» **What you need to do**
Where pictures appear, omit them, and copy exactly only the lines from the start of the listing through the line containing "355 360 8773", both included.

» **Exercise inputs**
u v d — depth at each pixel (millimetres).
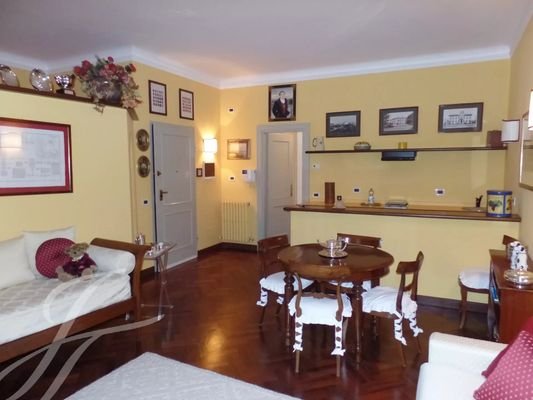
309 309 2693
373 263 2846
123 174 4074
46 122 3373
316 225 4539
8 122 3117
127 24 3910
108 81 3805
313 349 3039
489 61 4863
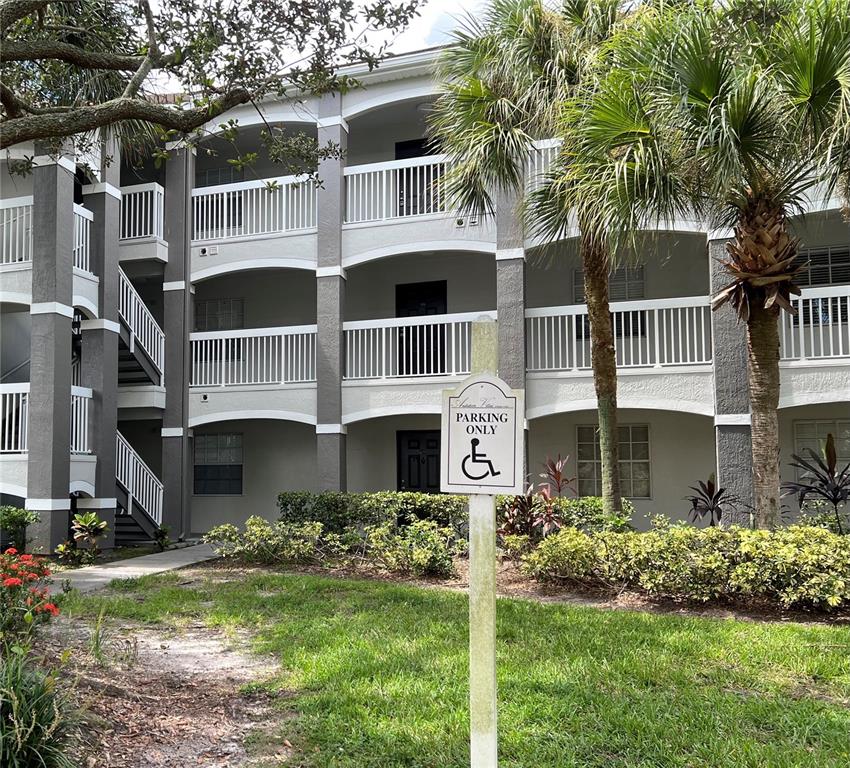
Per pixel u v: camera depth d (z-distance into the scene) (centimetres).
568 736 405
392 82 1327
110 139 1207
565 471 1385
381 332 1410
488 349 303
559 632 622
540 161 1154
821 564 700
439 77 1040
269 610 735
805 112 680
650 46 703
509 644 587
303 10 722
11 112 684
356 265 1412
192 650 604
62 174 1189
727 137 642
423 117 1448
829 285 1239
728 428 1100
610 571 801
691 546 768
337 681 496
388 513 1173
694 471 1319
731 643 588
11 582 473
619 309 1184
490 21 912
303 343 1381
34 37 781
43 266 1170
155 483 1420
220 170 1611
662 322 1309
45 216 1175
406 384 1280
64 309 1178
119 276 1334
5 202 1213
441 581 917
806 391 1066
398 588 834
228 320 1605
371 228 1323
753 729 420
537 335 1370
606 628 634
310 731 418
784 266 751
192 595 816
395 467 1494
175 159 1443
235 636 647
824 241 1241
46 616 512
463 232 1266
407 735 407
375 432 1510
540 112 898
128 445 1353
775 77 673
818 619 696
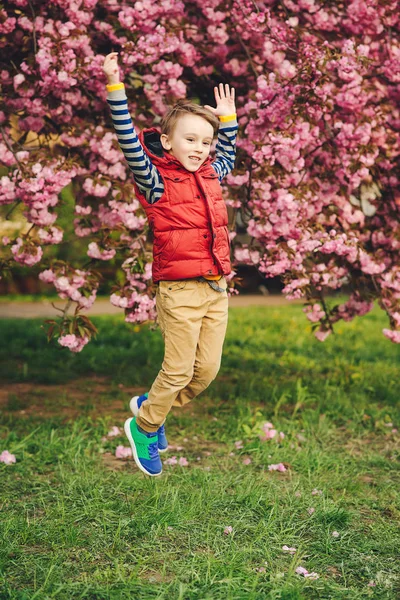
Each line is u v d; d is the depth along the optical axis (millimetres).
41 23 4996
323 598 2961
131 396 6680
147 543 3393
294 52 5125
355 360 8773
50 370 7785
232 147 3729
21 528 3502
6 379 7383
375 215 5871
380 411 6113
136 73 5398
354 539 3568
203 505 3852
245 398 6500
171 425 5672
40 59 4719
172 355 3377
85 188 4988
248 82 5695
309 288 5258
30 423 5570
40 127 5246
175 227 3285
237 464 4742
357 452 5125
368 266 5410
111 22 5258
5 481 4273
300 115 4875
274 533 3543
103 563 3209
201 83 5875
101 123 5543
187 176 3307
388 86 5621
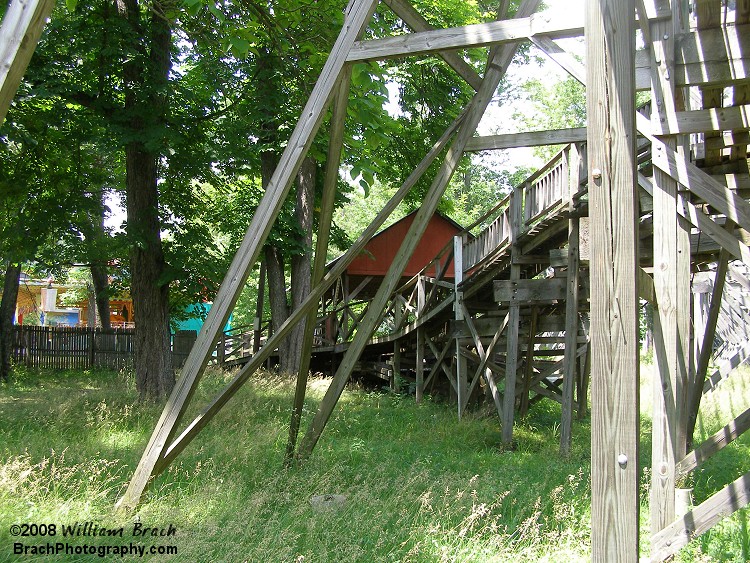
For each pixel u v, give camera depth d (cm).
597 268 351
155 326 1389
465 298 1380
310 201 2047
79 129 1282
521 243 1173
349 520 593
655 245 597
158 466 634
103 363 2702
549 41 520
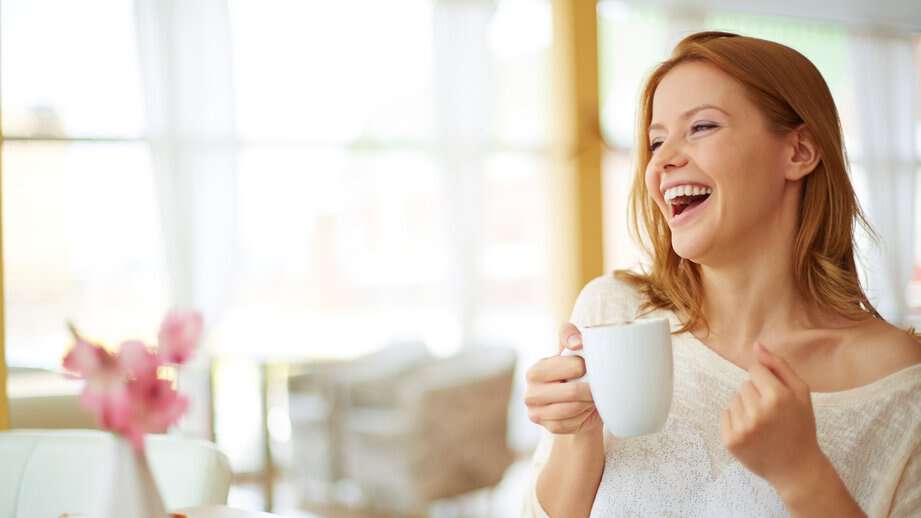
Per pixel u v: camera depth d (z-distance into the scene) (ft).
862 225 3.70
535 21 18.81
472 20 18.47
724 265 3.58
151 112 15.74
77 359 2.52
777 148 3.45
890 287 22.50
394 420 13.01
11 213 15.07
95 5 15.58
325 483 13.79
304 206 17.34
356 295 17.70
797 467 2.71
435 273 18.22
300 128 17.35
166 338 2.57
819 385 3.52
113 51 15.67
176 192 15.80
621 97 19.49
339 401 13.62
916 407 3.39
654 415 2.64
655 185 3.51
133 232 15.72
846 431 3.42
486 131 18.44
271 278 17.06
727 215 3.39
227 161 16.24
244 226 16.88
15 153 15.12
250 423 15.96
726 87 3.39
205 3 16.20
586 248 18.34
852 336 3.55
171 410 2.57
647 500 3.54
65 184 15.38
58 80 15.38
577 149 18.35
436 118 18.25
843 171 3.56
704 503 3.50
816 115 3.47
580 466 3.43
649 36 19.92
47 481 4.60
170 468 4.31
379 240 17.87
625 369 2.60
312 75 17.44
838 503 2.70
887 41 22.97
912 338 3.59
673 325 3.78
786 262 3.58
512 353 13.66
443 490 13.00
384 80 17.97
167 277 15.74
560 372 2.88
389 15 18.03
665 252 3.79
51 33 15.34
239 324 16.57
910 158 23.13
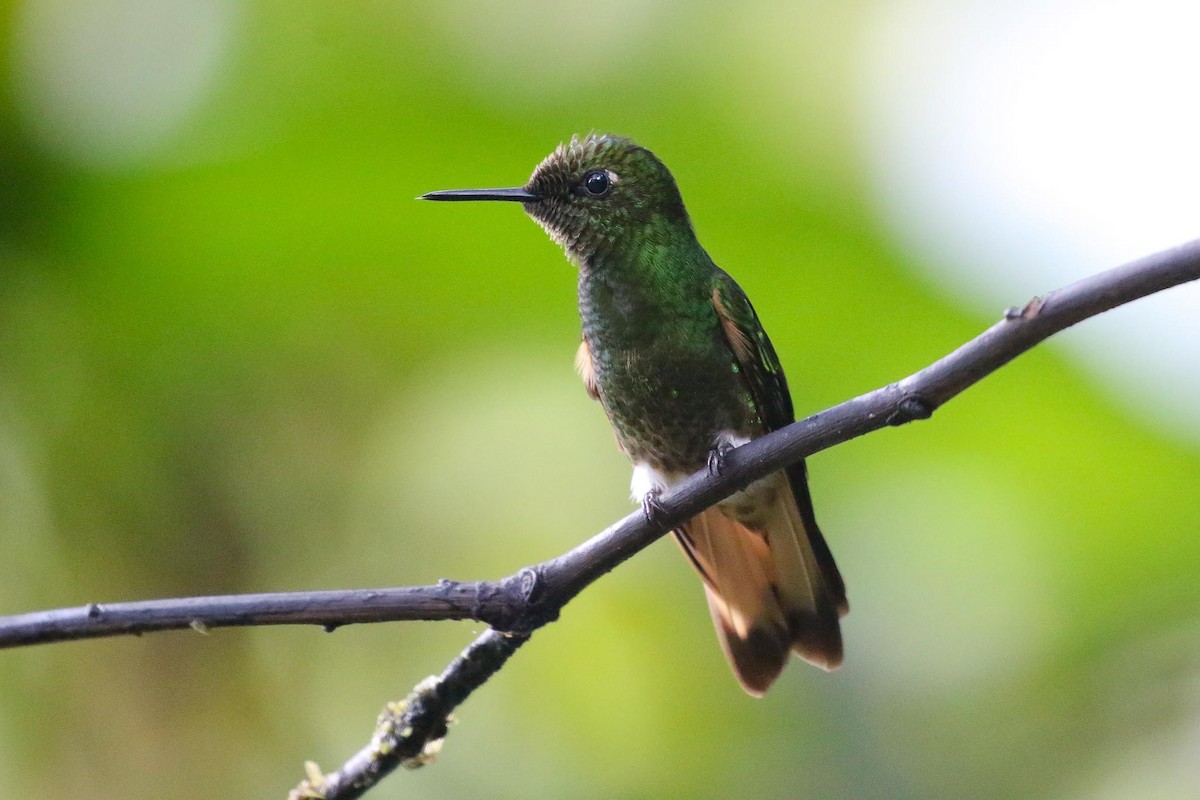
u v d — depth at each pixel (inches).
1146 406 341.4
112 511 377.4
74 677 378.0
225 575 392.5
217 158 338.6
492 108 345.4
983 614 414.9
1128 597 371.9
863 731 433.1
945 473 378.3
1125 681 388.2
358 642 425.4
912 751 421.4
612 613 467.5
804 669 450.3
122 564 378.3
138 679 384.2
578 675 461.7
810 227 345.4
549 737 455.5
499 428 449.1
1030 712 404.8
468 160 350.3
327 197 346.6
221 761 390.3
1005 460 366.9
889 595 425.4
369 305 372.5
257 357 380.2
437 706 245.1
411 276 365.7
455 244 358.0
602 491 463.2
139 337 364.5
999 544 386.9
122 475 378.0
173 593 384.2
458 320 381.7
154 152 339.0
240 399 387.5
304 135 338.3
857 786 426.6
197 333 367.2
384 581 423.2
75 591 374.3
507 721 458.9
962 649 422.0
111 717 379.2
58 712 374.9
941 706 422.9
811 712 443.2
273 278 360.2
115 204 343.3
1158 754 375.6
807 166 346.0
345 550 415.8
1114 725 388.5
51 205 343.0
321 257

» **Answer to this exercise**
u v d — depth at each pixel (millimetres).
309 309 2693
373 263 2846
123 174 4074
46 122 3373
316 225 4539
8 122 3117
127 24 3910
108 81 3805
313 349 3039
489 61 4863
Per pixel u v: camera depth d (z-distance into the scene) (centimetres).
568 736 405
392 82 1327
110 139 1207
565 471 1385
381 332 1410
488 349 303
559 632 622
540 161 1154
821 564 700
439 77 1040
269 610 735
805 112 680
650 46 703
509 644 587
303 10 722
11 112 684
356 265 1412
192 650 604
62 174 1189
727 137 642
423 117 1448
829 285 1239
728 428 1100
610 571 801
691 546 768
337 681 496
388 513 1173
694 471 1319
731 643 588
11 582 473
619 309 1184
490 21 912
303 343 1381
34 37 781
43 266 1170
155 483 1420
220 170 1611
662 322 1309
45 216 1175
406 384 1280
64 309 1178
119 276 1334
5 202 1213
441 581 917
806 391 1066
398 588 834
228 320 1605
371 228 1323
753 729 420
537 335 1370
606 628 634
310 731 418
784 266 751
192 595 816
395 467 1494
175 159 1443
235 636 647
824 241 1241
46 616 512
463 232 1266
407 735 407
375 432 1510
540 112 898
128 445 1353
775 77 673
818 619 696
Each line is u v d; d is the depth along the optical axis (millimetres).
41 23 4996
323 598 2961
131 396 6680
147 543 3393
294 52 5125
355 360 8773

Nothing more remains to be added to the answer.